For the creation of the figure, we will utilize the ``GridSpec`` class
of the *matplotlib* package. This way, we can create a figure with two
subplots. The first subplot is the axes ``dendro``, and the second
subplot is the axes ``labels``.

.. container:: cell

   .. code:: python

      # Set figure size
      fig = plt.figure(figsize=(6, 4.5))
      # Create a grid with 1 column and 2 rows in which, the first row
      # shows the dendrogram and must be bigger that the sendond row
      # which shows the real labels. This can be achived by spliting the
      # space in 26 parts.
      gs = gridspec.GridSpec(25, 1, fig, wspace=0.01, hspace=0.2)

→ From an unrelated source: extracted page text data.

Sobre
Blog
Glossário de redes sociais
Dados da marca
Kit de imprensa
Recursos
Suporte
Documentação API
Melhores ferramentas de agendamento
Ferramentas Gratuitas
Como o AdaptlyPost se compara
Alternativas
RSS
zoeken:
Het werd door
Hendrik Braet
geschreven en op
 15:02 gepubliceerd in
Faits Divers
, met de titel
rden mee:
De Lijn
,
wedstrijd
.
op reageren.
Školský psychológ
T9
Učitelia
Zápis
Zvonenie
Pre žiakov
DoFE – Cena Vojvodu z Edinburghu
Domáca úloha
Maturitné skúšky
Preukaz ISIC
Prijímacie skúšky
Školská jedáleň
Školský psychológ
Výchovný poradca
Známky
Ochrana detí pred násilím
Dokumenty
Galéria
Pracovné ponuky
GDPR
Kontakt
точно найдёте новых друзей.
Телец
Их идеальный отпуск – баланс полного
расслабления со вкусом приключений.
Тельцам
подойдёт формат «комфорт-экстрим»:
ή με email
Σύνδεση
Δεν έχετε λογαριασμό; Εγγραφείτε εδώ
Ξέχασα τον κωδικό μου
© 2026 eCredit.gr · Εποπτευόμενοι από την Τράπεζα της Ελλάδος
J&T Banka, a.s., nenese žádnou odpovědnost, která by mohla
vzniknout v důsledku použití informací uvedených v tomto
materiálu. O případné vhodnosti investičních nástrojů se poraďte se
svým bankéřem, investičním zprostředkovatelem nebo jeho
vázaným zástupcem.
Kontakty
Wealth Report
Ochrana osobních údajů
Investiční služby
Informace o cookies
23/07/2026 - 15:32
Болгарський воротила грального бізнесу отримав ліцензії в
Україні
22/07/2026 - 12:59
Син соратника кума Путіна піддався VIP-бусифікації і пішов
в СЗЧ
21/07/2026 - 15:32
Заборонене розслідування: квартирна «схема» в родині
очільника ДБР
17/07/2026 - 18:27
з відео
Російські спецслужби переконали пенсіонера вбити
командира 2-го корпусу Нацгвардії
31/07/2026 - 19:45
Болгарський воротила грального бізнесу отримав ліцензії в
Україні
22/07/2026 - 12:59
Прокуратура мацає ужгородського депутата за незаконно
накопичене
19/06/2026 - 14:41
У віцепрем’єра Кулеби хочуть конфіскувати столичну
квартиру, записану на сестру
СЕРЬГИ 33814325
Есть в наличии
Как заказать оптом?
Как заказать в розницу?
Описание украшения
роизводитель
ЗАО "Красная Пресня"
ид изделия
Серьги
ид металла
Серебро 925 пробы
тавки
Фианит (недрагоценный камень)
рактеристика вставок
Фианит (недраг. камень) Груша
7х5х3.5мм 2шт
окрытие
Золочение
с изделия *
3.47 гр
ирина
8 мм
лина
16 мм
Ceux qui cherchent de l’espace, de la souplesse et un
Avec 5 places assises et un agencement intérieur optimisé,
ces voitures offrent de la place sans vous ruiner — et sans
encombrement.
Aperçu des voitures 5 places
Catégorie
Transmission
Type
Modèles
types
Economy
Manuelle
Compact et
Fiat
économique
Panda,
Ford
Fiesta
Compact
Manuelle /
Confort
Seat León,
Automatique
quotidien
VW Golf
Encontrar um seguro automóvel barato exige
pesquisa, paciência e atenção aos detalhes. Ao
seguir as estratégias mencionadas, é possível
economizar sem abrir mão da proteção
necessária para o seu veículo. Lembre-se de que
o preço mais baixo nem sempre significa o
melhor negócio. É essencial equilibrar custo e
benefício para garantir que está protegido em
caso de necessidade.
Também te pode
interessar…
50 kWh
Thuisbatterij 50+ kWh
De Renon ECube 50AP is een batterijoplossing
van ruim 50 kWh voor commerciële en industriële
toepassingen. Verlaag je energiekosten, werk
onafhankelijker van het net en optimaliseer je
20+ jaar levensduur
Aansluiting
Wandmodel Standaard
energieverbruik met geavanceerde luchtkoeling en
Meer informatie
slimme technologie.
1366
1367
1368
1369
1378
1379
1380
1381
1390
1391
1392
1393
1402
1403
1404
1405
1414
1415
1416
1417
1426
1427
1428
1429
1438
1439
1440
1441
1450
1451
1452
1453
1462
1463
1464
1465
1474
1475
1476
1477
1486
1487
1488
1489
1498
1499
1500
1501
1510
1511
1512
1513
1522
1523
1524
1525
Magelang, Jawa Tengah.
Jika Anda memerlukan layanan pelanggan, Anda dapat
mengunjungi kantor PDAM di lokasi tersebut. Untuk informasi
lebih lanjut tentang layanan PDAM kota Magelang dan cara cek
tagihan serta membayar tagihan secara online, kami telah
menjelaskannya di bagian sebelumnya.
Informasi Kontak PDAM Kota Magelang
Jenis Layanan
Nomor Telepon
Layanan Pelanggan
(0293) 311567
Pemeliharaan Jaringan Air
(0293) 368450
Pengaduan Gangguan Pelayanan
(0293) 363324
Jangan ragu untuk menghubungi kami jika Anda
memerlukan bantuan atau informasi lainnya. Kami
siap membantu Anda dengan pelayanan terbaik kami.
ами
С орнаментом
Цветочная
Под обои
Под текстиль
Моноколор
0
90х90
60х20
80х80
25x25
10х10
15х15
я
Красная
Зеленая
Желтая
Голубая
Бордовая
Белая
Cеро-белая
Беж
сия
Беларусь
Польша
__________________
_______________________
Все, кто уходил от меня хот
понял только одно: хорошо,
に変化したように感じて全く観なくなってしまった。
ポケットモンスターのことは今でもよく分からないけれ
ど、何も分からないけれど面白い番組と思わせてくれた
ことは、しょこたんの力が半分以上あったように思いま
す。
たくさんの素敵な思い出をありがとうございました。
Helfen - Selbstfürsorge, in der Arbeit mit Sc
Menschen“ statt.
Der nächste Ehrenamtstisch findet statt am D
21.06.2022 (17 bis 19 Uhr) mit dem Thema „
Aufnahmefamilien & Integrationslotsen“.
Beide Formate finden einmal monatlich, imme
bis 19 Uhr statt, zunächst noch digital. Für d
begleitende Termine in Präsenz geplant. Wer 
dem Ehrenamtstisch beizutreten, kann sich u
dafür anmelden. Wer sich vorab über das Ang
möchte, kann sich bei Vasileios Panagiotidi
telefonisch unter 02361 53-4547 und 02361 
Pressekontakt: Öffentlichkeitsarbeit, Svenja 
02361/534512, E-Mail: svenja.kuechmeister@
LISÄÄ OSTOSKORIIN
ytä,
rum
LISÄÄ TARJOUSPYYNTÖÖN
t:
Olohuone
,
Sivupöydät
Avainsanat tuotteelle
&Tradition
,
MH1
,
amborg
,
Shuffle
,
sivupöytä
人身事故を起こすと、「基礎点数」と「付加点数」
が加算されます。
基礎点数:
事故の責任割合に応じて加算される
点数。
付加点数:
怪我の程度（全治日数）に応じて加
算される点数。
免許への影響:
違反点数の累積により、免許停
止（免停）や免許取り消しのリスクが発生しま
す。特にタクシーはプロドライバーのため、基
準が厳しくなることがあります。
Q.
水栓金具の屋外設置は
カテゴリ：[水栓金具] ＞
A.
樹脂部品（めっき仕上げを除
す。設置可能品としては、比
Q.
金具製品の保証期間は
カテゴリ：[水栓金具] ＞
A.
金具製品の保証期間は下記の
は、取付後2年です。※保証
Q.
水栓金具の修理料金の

      # Dendrogram subplot
      dendro = plt.subplot(gs[0:24, 0:1]) # use the first 25 row of the
                                          # grid for the denro axes 
      hierarchy.set_link_color_palette(color_list) # use the color palet we created
      den_data = viz.dendrogram_visualization(
          clustering,
          no_labels=True, # SoS: do not print labels on the dendro axes
          ax=dendro,
      )
      dendro.axis("off") # Do not show axis data around the figure

      # color the pyrity line
      colors = y[den_data["leaves"]]  # sort the samples the same way they are
                                      # sorted in the dendrogram subfigure
      colors = np.take(color_list, y[den_data["leaves"]]) # apply the created
                                                          # color map to the
                                                          # samples

      # create the purity line
      labels = plt.subplot(gs[24:26, 0:1]) # use the first 1 row of the
                                           # grid for the denro axes 
      labels.scatter(  # labels subplot creation with the use of a scater plot 
          np.arange(X.shape[0]),
          np.zeros(X.shape[0]),
          s=65,
          c=colors,
          marker="|",
      )
      labels.axis([0, X.shape[0], -0.05, 0.05]) # set the axis for the scater plot
      labels.axis("off") # Do not show axis data around the figure

      plt.show()

   .. container:: cell-output cell-output-display

      .. image:: hipart_example2_files/figure-rst/cell-10-output-1.png

To this end, we can investigate the correspondence between the labels
and the clusters retrieved from the dePDDP algorithm.